Veheb bin Münebbih ki, tabiin-i kiramdan.
Şiddetle kaçıyordu her günah ve haramdan.
Buyurdu ki: (Aklı ve ilmi varsa bir zatın,
Onu aldatmak için, gücü yetmez şeytanın.
O, binlerce cahili, parmağında oynatır.
Âlimin karşısına gelince, aciz kalır.
Dağları parçalamak, kolay gelir şeytana.
Ve lakin yaklaşamaz böyle olgun insana.
Bir fırsatını bulup, kaçar onun yanından.
Cahillere yanaşıp, saptırır yollarından.
Davud aleyhisselam buyurdu ki: (Ey Rabbim!

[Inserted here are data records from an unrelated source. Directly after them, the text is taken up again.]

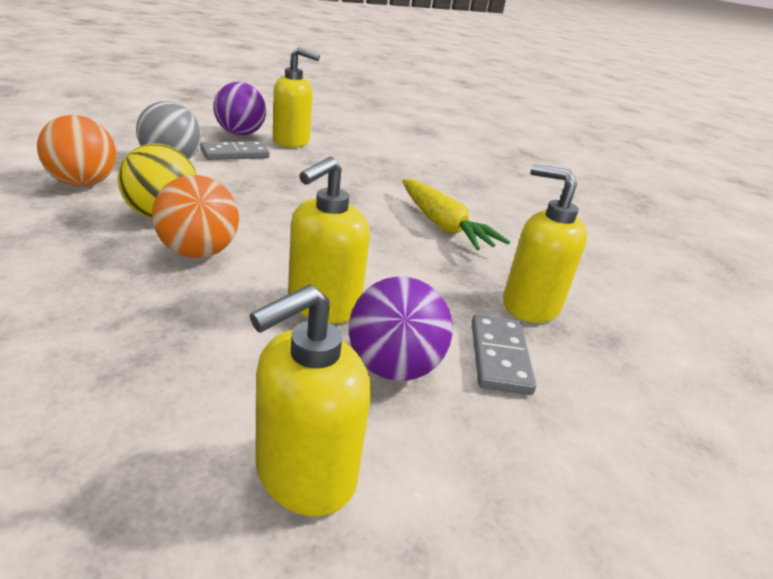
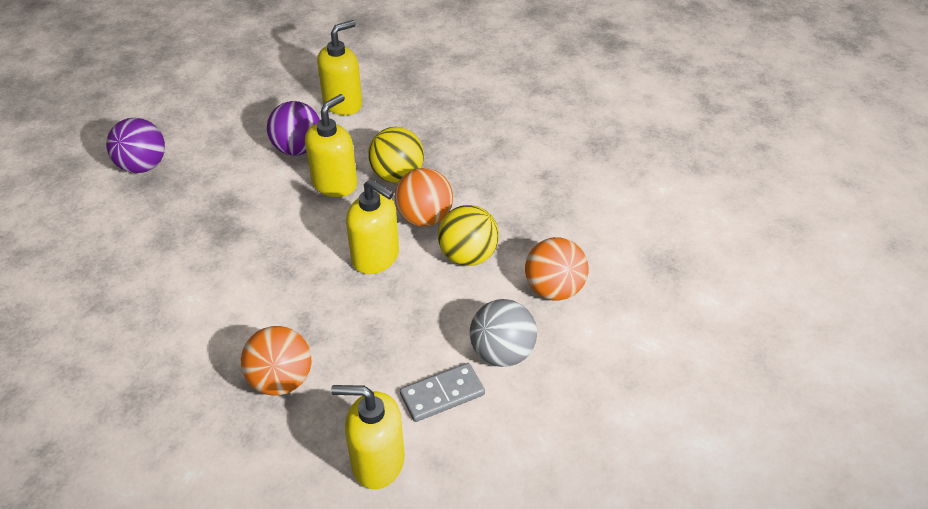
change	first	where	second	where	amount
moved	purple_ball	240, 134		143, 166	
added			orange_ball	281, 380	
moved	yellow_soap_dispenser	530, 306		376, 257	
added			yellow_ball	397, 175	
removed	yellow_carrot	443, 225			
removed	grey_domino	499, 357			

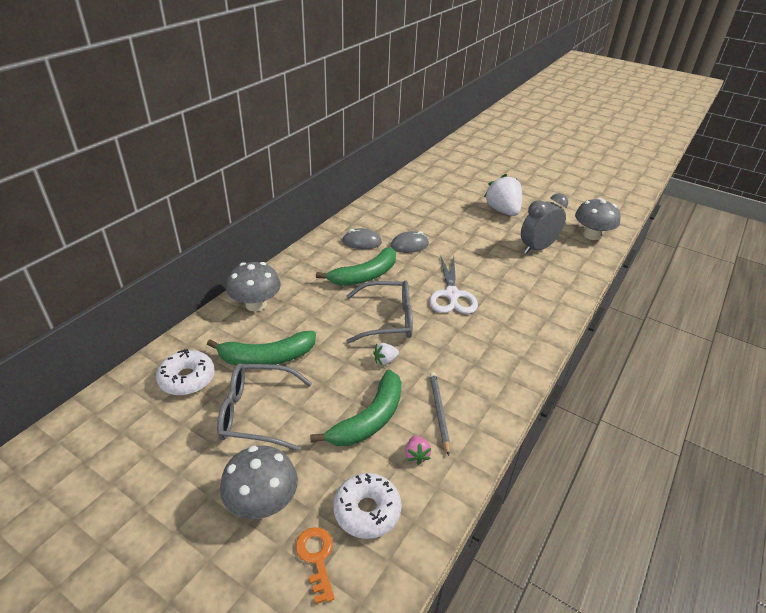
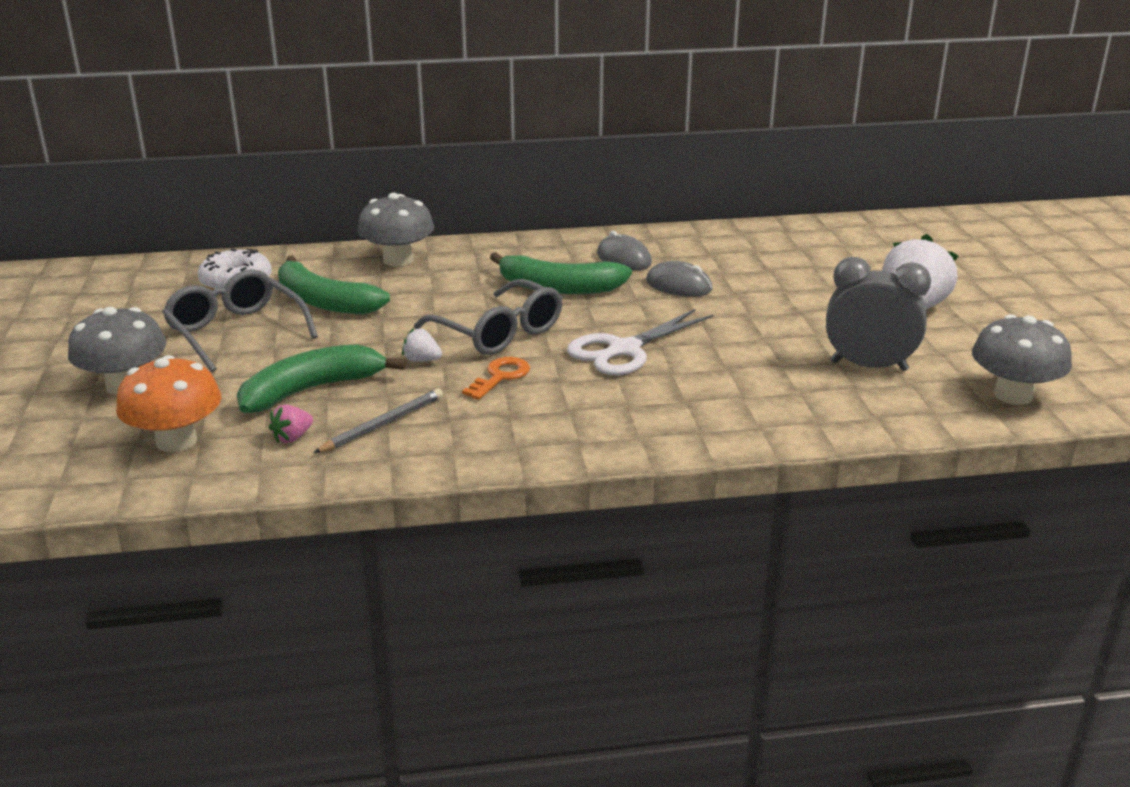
change	first	where	second	where	amount
replaced	white_donut	367, 511	orange_mushroom	176, 441	
turned	green_banana	369, 419		311, 390	150 degrees clockwise
moved	orange_key	316, 558		500, 377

Seni aradığımda, nerde bulabilirim?)
Buyurdu: (Şu kulların yanındayım ki her an,
Ürperir kalbleri hep, benden korkularından.
Ey Davud, şu kimsedir en çok sevdiğim kişi:
Bir günah karşısında, ürperir, titrer içi.)
Dediler ki: (Ey Veheb, çok ibadet eyleyen,
İki kuldan, hangisi üstündür diğerinden?)
Buyurdu: (Kimin çoksa insanlara hizmeti,
Hak teâlâ katında, onun çoktur kıymeti.
Hele uğraşıyorsa, ahiretleri için,
Daha da kıymetlidir indinde Rabbimizin.)
Buyurdu: (Belalara uğrarsa insan eğer,
Bilsin ki, sıkıntıyla yaşadı her Peygamber.
Aksine, rahatlığa kavuşursa o şayet,
Bilsin ki, o büyükler etmedi buna rağbet.)
Buyurdu: (Çok uyuyan, çok yiyen, çok konuşan,
Kimseleri, çok kolay aldatır lain şeytan.
Bir kimse ki, dinini bilir ve korur onu,
Şeytan onu görünce, değiştirir yolunu.)
İsa aleyhisselam, bir köye geldi bir gün.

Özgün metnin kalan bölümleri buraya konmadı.